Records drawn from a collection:
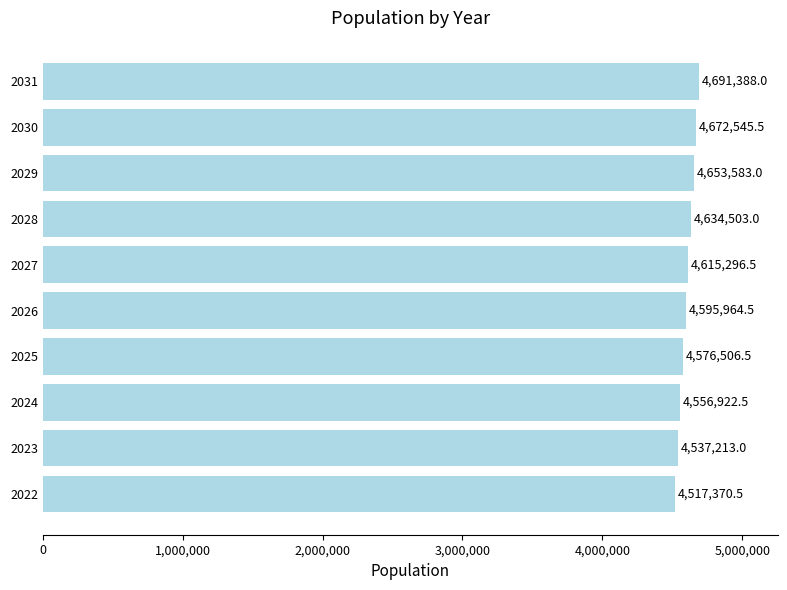

Between 2027 and 2024, which is larger?

2027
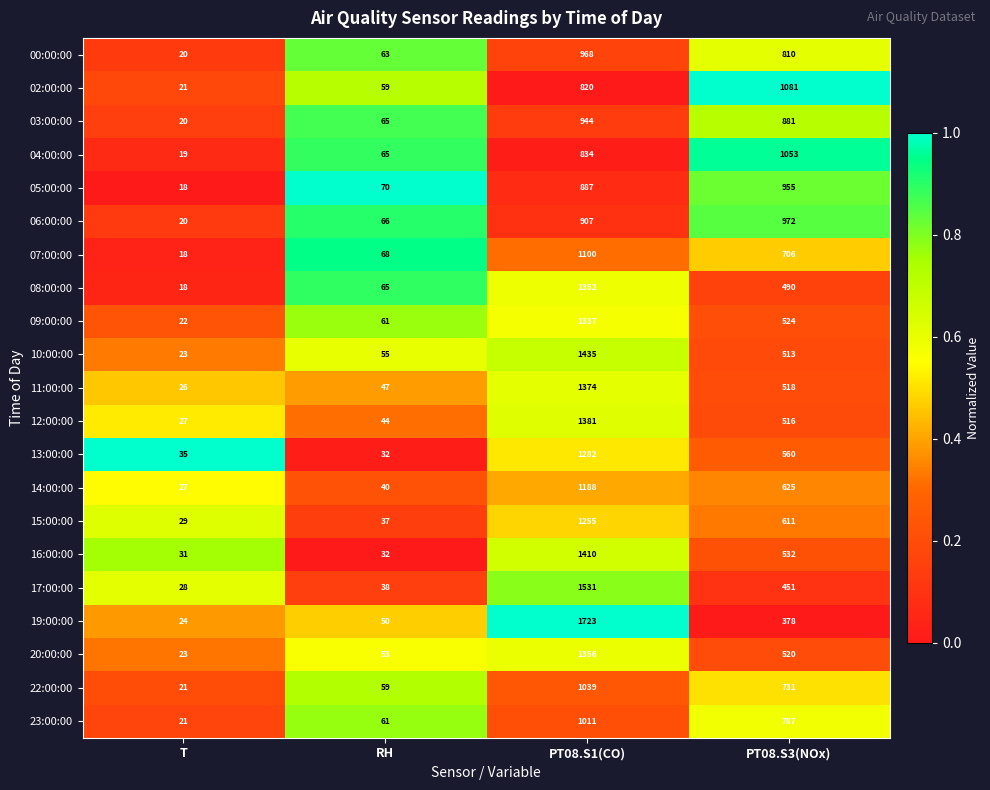

Between T and PT08.S1(CO), which series saw the biggest shift?

19:00:00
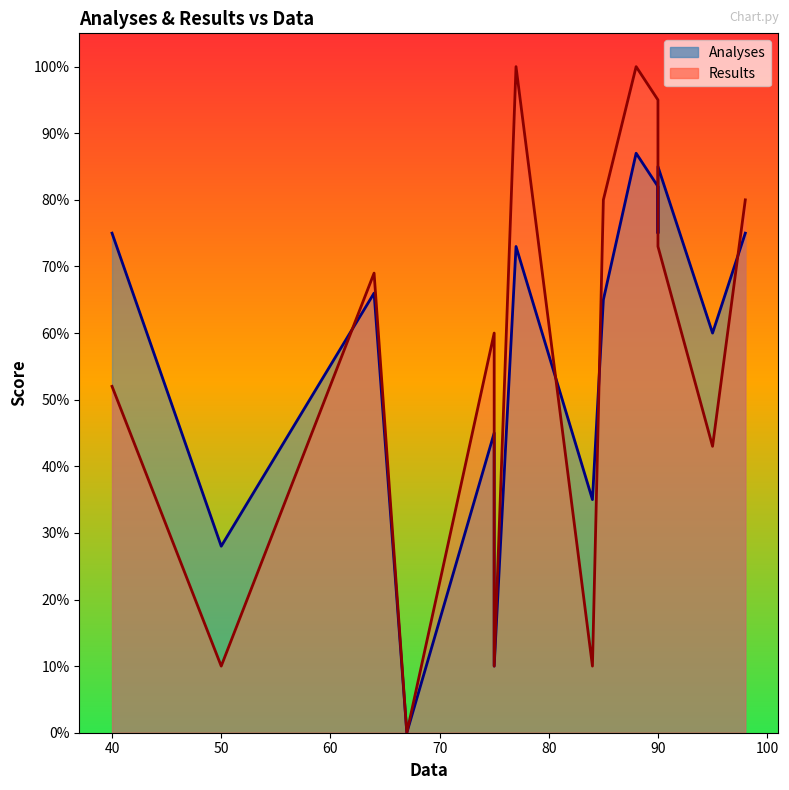

How many lines are shown in the chart?

2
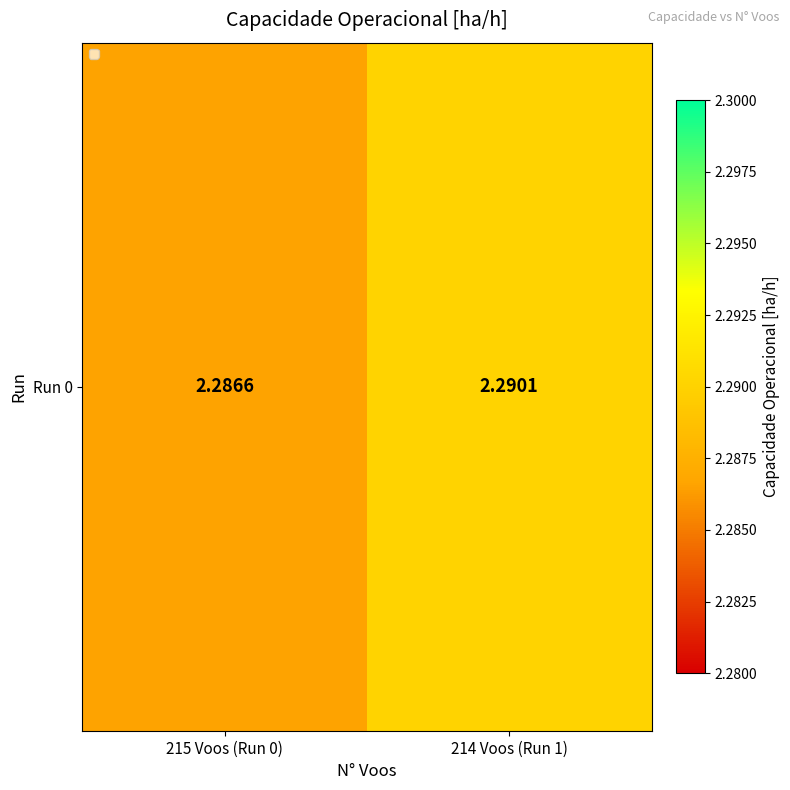

Where is the data nearest to the value 2?

215 Voos (Run 0)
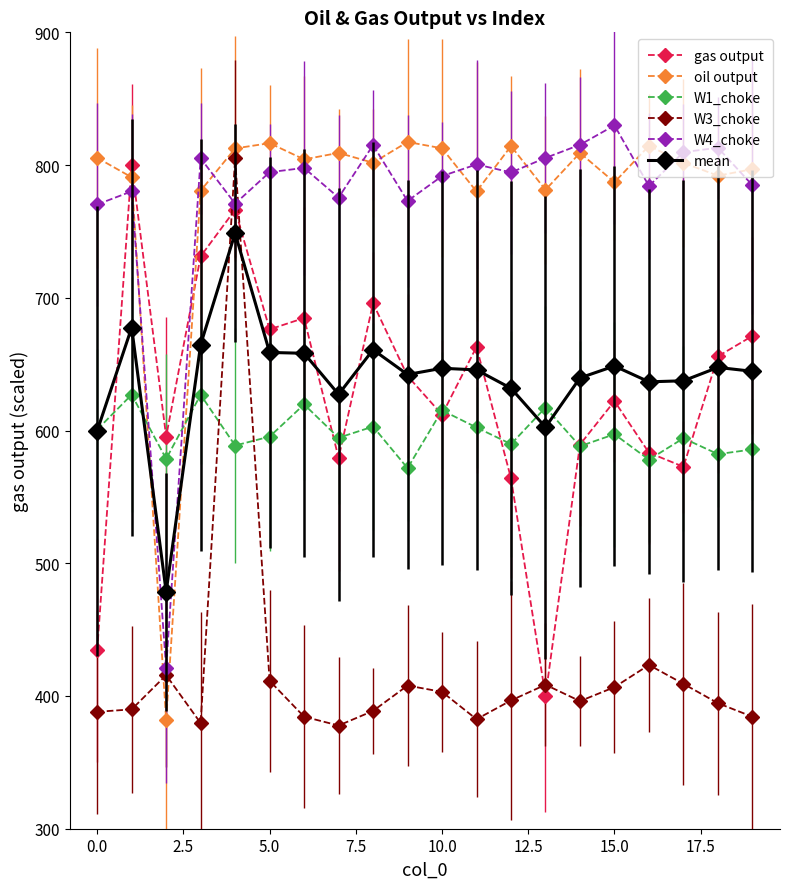

True or false: W1_choke and W3_choke cross at least once.

True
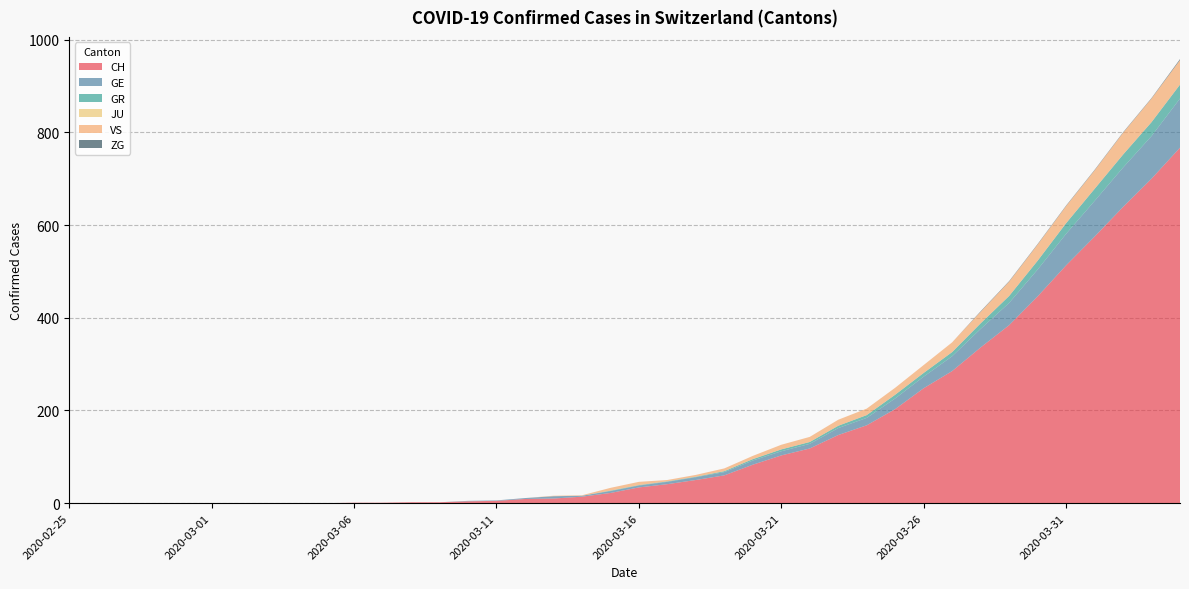

Reading left to right, transcribe all the data shown in this chart.

CH: 2020-02-25=0	2020-02-26=0	2020-02-27=0	2020-02-28=0	2020-02-29=0	2020-03-01=0	2020-03-02=0	2020-03-03=0	2020-03-04=0	2020-03-05=0	2020-03-06=1	2020-03-07=1	2020-03-08=2	2020-03-09=2	2020-03-10=4	2020-03-11=5	2020-03-12=9	2020-03-13=10	2020-03-14=14	2020-03-15=22	2020-03-16=34	2020-03-17=41	2020-03-18=50	2020-03-19=60	2020-03-20=83	2020-03-21=103	2020-03-22=118	2020-03-23=147	2020-03-24=168	2020-03-25=203	2020-03-26=248	2020-03-27=285	2020-03-28=336	2020-03-29=384	2020-03-30=446	2020-03-31=513	2020-04-01=575	2020-04-02=639	2020-04-03=700	2020-04-04=767
GE: 2020-02-25=0	2020-02-26=0	2020-02-27=0	2020-02-28=0	2020-02-29=0	2020-03-01=0	2020-03-02=0	2020-03-03=0	2020-03-04=0	2020-03-05=0	2020-03-06=0	2020-03-07=0	2020-03-08=0	2020-03-09=0	2020-03-10=1	2020-03-11=1	2020-03-12=2	2020-03-13=5	2020-03-14=2	2020-03-15=4	2020-03-16=4	2020-03-17=5	2020-03-18=6	2020-03-19=7	2020-03-20=9	2020-03-21=9	2020-03-22=10	2020-03-23=15	2020-03-24=16	2020-03-25=23	2020-03-26=25	2020-03-27=32	2020-03-28=40	2020-03-29=48	2020-03-30=58	2020-03-31=68	2020-04-01=77	2020-04-02=85	2020-04-03=92	2020-04-04=106
GR: 2020-02-25=0	2020-02-26=0	2020-02-27=0	2020-02-28=0	2020-02-29=0	2020-03-01=0	2020-03-02=0	2020-03-03=0	2020-03-04=0	2020-03-05=0	2020-03-06=0	2020-03-07=0	2020-03-08=0	2020-03-09=0	2020-03-10=0	2020-03-11=0	2020-03-12=0	2020-03-13=0	2020-03-14=0	2020-03-15=1	2020-03-16=1	2020-03-17=1	2020-03-18=1	2020-03-19=2	2020-03-20=3	2020-03-21=4	2020-03-22=4	2020-03-23=5	2020-03-24=6	2020-03-25=8	2020-03-26=8	2020-03-27=9	2020-03-28=12	2020-03-29=15	2020-03-30=19	2020-03-31=23	2020-04-01=26	2020-04-02=28	2020-04-03=30	2020-04-04=30
JU: 2020-02-25=0	2020-02-26=0	2020-02-27=0	2020-02-28=0	2020-02-29=0	2020-03-01=0	2020-03-02=0	2020-03-03=0	2020-03-04=0	2020-03-05=0	2020-03-06=0	2020-03-07=0	2020-03-08=0	2020-03-09=0	2020-03-10=0	2020-03-11=0	2020-03-12=0	2020-03-13=0	2020-03-14=0	2020-03-15=0	2020-03-16=0	2020-03-17=0	2020-03-18=0	2020-03-19=0	2020-03-20=0	2020-03-21=0	2020-03-22=0	2020-03-23=0	2020-03-24=0	2020-03-25=0	2020-03-26=0	2020-03-27=0	2020-03-28=0	2020-03-29=0	2020-03-30=0	2020-03-31=0	2020-04-01=0	2020-04-02=0	2020-04-03=0	2020-04-04=0
VS: 2020-02-25=0	2020-02-26=0	2020-02-27=0	2020-02-28=0	2020-02-29=0	2020-03-01=0	2020-03-02=0	2020-03-03=0	2020-03-04=0	2020-03-05=0	2020-03-06=0	2020-03-07=0	2020-03-08=0	2020-03-09=0	2020-03-10=0	2020-03-11=0	2020-03-12=0	2020-03-13=1	2020-03-14=1	2020-03-15=6	2020-03-16=7	2020-03-17=3	2020-03-18=4	2020-03-19=6	2020-03-20=7	2020-03-21=10	2020-03-22=11	2020-03-23=13	2020-03-24=14	2020-03-25=15	2020-03-26=17	2020-03-27=21	2020-03-28=25	2020-03-29=31	2020-03-30=35	2020-03-31=37	2020-04-01=40	2020-04-02=47	2020-04-03=51	2020-04-04=53
ZG: 2020-02-25=0	2020-02-26=0	2020-02-27=0	2020-02-28=0	2020-02-29=0	2020-03-01=0	2020-03-02=0	2020-03-03=0	2020-03-04=0	2020-03-05=0	2020-03-06=0	2020-03-07=0	2020-03-08=0	2020-03-09=0	2020-03-10=0	2020-03-11=0	2020-03-12=0	2020-03-13=0	2020-03-14=0	2020-03-15=0	2020-03-16=0	2020-03-17=0	2020-03-18=0	2020-03-19=0	2020-03-20=0	2020-03-21=0	2020-03-22=0	2020-03-23=0	2020-03-24=0	2020-03-25=0	2020-03-26=0	2020-03-27=0	2020-03-28=1	2020-03-29=1	2020-03-30=1	2020-03-31=1	2020-04-01=1	2020-04-02=1	2020-04-03=1	2020-04-04=2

### WHAT YOU WILL DO
Pick out each line of the material that contains the string "data", and copy those lines.

### TASK RESPONSE
Where is the data nearest to the value 2?
Reading left to right, transcribe all the data shown in this chart.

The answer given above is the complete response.